**TEXT UNDER STUDY:**
════════════════

But little did I know it’s just the British equivalent of the American frat-boy-ism: “You’re sooooo hot!!!”  Which means nothing, actually. It’s just a segue to “Wanna come back to my place??”   Sigh.

I didn’t realize it till this trip though. The first night we met the British military boys, their commander kept telling me how much he liked my “pretty face.” Sweet, and again, I have no problem receiving attention, so I totally bought into it.

Then the next night, we went to another pub in Leicester Square. I was waiting for my drink and the bartender (tall and cute, just my type!) came over and asked for my ID. Ok, isn’t the drinking age in the UK like 16 or something? There was no way he needed to ID me. But I handed it over, and he looked at my year of birth and this look of utter surprise came over his face and he says: “Wow. You look great!”

Um, thanks!?  I was pretty offended. Can I just get a damn drink? I don’t need to be reminded I’m old as dirt. His take was that I should be flattered he needed to see it. Hmph.

Anyway, he continued to chat, asked what I was doing there, how long I was in town, etc and finally after making my drink (hello, the ONLY thing I wanted) he leaned over and whispered, “You are so very pretty.”

Which then threw me off guard – and it was my turn to look surprised because it was so random, and yes, SUPER sweet, but that’s also when the light bulb went off. Do they even mean it, or is it just a numbers game? Like if they say that to 100 women, 5 will be flattered enough to do something?  I can’t figure out if the boys there actually do think I’m attractive and are being honest and I should move to take advantage of it!?!?!??? OR is it just a line?

(Also, did I get any free drinks out of this? NO. So totally useless as far as I was concerned, even if he did mean it. )

The rest of the night was spent with these Italian guys we met at the bar – they were hilarious! Two spoke English perfectly fine, but the third didn’t. So how is it that he spoke with his hands, on our bodies? It’s like he got away with free grabs just because he was unable to speak the language… not a bad play, actually.

Some highlights from the night:

Me and C: “Hey, look at that Italian place, Bella Italia, would you want to eat there? ”
Them: “No-a! Would you-a eat-a in a place-a called Beautiful USA? Because-a all that meanz-a is Beautiful Italia. It’s-a dumb-a.”

Them (talking about having two taps instead of one in the bathroom sink): “Why are there-a two faucets? You either burn-a your hand-a or you freeze-a your hand-a! It’s-a impossible to get it right-a!!”

════════════════

**MATERIAL PROVIDED:**

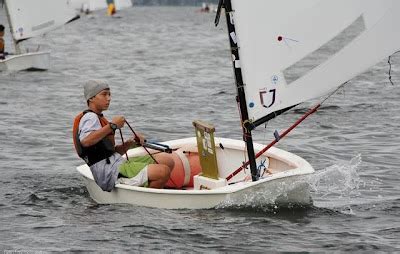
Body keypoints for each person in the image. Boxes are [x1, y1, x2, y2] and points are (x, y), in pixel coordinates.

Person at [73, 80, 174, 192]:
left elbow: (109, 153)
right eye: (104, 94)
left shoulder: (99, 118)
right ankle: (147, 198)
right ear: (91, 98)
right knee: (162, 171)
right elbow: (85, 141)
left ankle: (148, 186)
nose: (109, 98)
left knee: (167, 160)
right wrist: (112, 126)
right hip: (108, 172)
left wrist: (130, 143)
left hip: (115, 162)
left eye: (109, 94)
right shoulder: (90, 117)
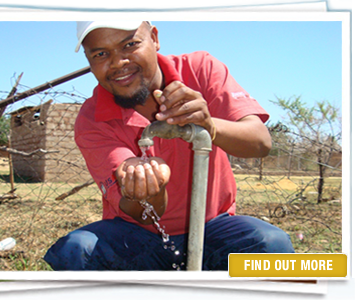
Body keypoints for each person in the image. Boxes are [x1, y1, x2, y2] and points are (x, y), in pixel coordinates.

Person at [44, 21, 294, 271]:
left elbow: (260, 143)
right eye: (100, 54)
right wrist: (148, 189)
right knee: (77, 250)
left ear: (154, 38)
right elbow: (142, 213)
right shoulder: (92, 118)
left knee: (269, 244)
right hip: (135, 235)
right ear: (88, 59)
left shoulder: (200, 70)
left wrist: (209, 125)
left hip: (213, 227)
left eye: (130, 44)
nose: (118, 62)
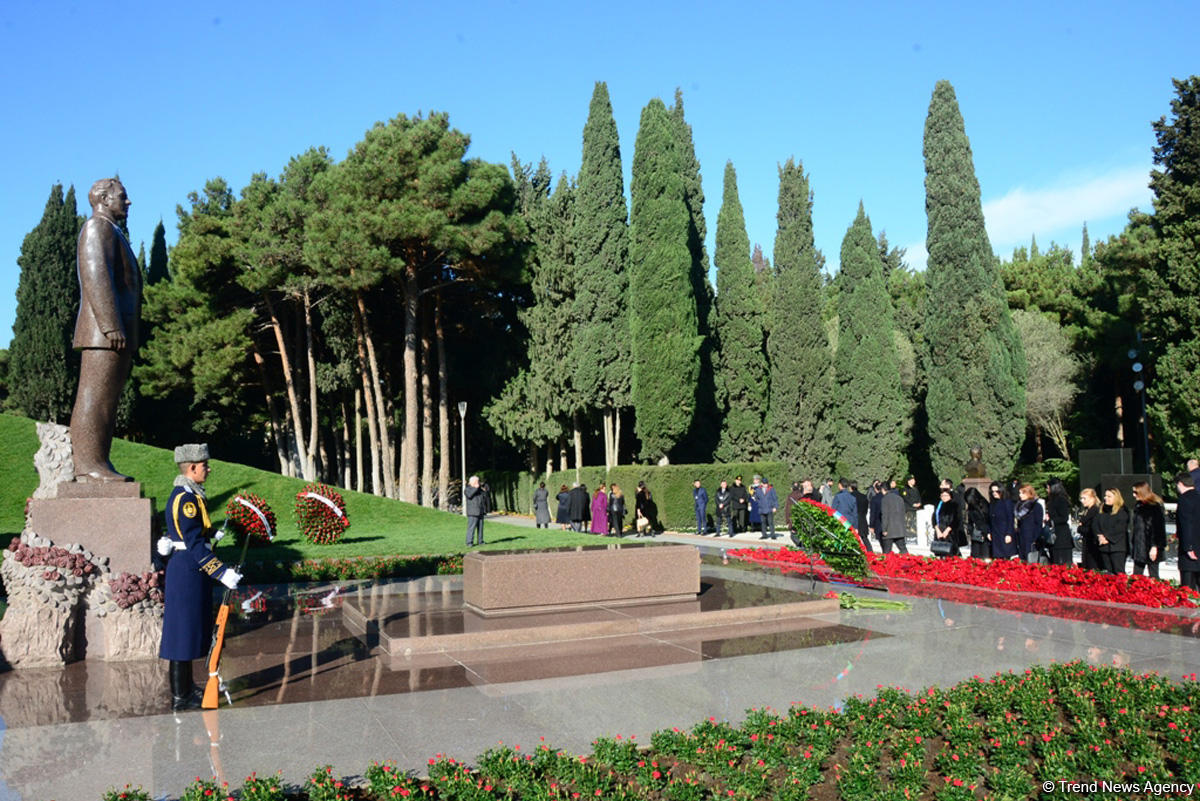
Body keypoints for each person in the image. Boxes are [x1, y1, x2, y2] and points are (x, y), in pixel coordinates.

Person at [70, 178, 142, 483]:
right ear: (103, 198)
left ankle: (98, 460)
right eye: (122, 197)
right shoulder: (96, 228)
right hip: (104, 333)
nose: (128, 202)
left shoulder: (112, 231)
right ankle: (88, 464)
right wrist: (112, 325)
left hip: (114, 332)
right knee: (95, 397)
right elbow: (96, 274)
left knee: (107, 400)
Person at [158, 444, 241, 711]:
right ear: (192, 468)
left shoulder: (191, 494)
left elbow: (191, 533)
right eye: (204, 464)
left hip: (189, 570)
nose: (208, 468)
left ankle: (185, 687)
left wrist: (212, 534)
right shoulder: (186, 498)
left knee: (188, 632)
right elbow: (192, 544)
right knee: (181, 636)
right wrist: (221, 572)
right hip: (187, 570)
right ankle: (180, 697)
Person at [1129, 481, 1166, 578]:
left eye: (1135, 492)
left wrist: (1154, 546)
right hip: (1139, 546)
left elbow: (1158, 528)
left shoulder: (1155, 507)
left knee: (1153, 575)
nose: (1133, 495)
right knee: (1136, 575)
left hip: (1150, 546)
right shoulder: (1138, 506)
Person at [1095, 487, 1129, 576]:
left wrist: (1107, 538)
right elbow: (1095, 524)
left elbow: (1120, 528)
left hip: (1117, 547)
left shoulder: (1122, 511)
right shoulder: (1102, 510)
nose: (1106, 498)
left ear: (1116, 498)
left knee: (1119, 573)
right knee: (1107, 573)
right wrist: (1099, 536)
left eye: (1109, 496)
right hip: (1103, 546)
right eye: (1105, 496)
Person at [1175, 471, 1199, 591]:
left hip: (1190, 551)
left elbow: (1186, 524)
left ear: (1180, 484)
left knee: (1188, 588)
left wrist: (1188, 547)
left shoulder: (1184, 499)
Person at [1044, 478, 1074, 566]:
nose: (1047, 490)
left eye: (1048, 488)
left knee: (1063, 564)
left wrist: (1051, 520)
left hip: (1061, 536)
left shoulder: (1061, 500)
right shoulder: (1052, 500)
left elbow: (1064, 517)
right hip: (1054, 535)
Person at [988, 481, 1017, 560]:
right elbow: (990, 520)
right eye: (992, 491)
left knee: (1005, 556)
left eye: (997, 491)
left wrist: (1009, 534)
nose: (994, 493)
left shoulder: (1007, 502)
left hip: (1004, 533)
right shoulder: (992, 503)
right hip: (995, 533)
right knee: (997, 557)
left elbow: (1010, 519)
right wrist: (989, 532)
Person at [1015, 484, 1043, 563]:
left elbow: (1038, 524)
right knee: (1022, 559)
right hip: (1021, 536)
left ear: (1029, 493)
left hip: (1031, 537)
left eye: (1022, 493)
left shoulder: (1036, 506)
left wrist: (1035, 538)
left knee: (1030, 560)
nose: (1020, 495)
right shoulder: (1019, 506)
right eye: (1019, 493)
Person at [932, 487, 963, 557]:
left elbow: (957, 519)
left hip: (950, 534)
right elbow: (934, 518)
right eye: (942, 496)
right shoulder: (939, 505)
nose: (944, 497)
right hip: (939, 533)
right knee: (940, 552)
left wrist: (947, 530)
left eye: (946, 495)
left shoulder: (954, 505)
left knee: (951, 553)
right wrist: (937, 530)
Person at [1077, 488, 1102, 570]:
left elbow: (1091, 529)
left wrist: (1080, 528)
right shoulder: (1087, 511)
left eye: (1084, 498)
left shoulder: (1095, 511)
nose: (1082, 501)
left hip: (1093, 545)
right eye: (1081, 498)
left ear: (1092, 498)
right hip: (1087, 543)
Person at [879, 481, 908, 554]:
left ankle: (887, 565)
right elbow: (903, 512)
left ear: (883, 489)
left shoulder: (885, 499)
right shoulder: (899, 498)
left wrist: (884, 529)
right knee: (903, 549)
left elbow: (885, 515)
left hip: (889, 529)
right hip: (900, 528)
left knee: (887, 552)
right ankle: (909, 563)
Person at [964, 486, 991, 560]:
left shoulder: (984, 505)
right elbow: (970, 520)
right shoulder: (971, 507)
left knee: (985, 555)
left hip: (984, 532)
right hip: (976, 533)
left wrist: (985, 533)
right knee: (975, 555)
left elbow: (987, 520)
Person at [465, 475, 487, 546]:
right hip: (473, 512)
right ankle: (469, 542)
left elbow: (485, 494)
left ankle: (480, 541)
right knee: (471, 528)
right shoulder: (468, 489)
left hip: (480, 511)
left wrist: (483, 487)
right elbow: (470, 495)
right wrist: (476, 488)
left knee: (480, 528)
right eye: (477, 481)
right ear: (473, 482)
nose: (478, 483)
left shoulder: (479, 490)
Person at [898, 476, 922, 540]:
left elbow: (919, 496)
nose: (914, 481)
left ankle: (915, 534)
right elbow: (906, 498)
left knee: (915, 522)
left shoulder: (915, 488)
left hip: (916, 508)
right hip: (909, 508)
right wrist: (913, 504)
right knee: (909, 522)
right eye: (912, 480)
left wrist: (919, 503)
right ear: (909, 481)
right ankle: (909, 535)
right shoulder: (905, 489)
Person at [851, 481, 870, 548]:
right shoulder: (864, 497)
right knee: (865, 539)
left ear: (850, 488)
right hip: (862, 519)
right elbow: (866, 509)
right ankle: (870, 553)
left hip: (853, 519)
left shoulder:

════════════════

**EXPLORE THE MATERIAL:**
**a)** List every compliment the text quotes British men saying to the narrator, in the order they appear.
**b)** Return, word for word, the stretch of the text from "Um, thanks!?  I" through "just a line?".

**RESPONSES IN ORDER:**
**a)**
"pretty face"
"Wow. You look great!"
"You are so very pretty."

**b)**
Um, thanks!?  I was pretty offended. Can I just get a damn drink? I don’t need to be reminded I’m old as dirt. His take was that I should be flattered he needed to see it. Hmph.

Anyway, he continued to chat, asked what I was doing there, how long I was in town, etc and finally after making my drink (hello, the ONLY thing I wanted) he leaned over and whispered, “You are so very pretty.”

Which then threw me off guard – and it was my turn to look surprised because it was so random, and yes, SUPER sweet, but that’s also when the light bulb went off. Do they even mean it, or is it just a numbers game? Like if they say that to 100 women, 5 will be flattered enough to do something?  I can’t figure out if the boys there actually do think I’m attractive and are being honest and I should move to take advantage of it!?!?!??? OR is it just a line?